§ **Action item**: Compute how many lines in the entries below contain "Limited", and output nothing but the number.
==== Available data ====
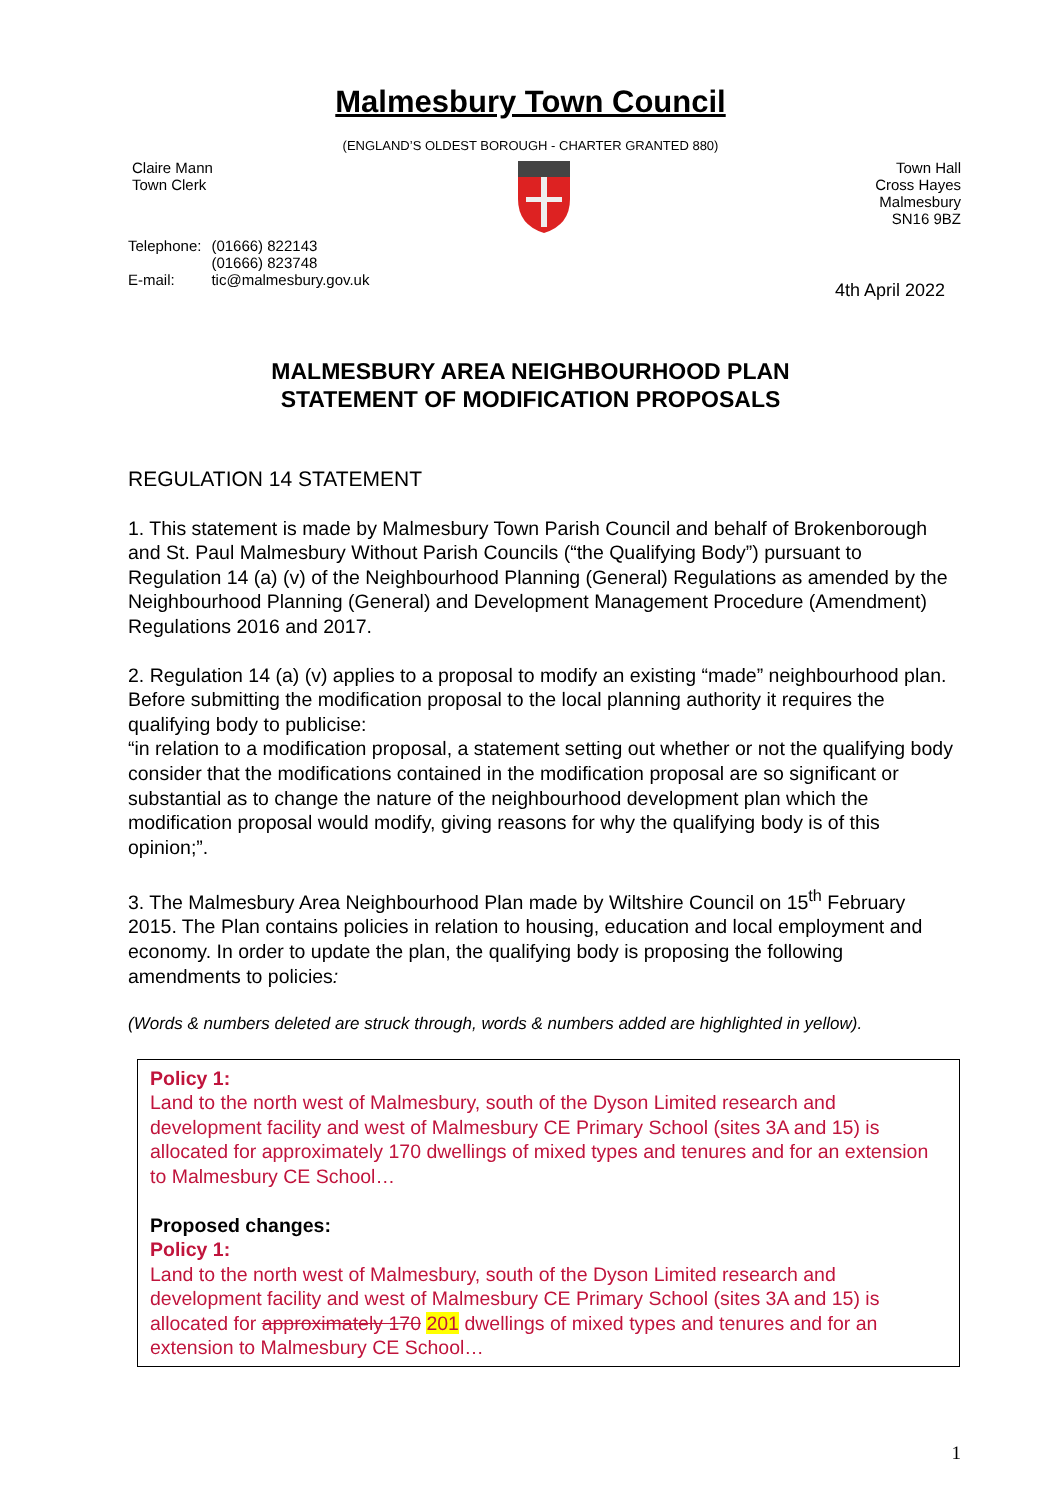Malmesbury Town Council
(ENGLAND’S OLDEST BOROUGH - CHARTER GRANTED 880)
Claire Mann
Town Clerk
Town Hall
Cross Hayes
Malmesbury
SN16 9BZ
| Telephone: | (01666) 822143 |
| | (01666) 823748 |
| E-mail: | tic@malmesbury.gov.uk |
4th April 2022
MALMESBURY AREA NEIGHBOURHOOD PLAN
STATEMENT OF MODIFICATION PROPOSALS
REGULATION 14 STATEMENT
1. This statement is made by Malmesbury Town Parish Council and behalf of Brokenborough and St. Paul Malmesbury Without Parish Councils (“the Qualifying Body”) pursuant to Regulation 14 (a) (v) of the Neighbourhood Planning (General) Regulations as amended by the Neighbourhood Planning (General) and Development Management Procedure (Amendment) Regulations 2016 and 2017.
2. Regulation 14 (a) (v) applies to a proposal to modify an existing “made” neighbourhood plan. Before submitting the modification proposal to the local planning authority it requires the qualifying body to publicise:
“in relation to a modification proposal, a statement setting out whether or not the qualifying body consider that the modifications contained in the modification proposal are so significant or substantial as to change the nature of the neighbourhood development plan which the modification proposal would modify, giving reasons for why the qualifying body is of this opinion;”.
3. The Malmesbury Area Neighbourhood Plan made by Wiltshire Council on 15<sup>th</sup> February 2015. The Plan contains policies in relation to housing, education and local employment and economy. In order to update the plan, the qualifying body is proposing the following amendments to policies:
(Words & numbers deleted are struck through, words & numbers added are highlighted in yellow).
Policy 1:
Land to the north west of Malmesbury, south of the Dyson Limited research and development facility and west of Malmesbury CE Primary School (sites 3A and 15) is allocated for approximately 170 dwellings of mixed types and tenures and for an extension to Malmesbury CE School…
Proposed changes:
Policy 1:
Land to the north west of Malmesbury, south of the Dyson Limited research and development facility and west of Malmesbury CE Primary School (sites 3A and 15) is allocated for approximately 170 201 dwellings of mixed types and tenures and for an extension to Malmesbury CE School…
1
====
§ **Written answer**: 2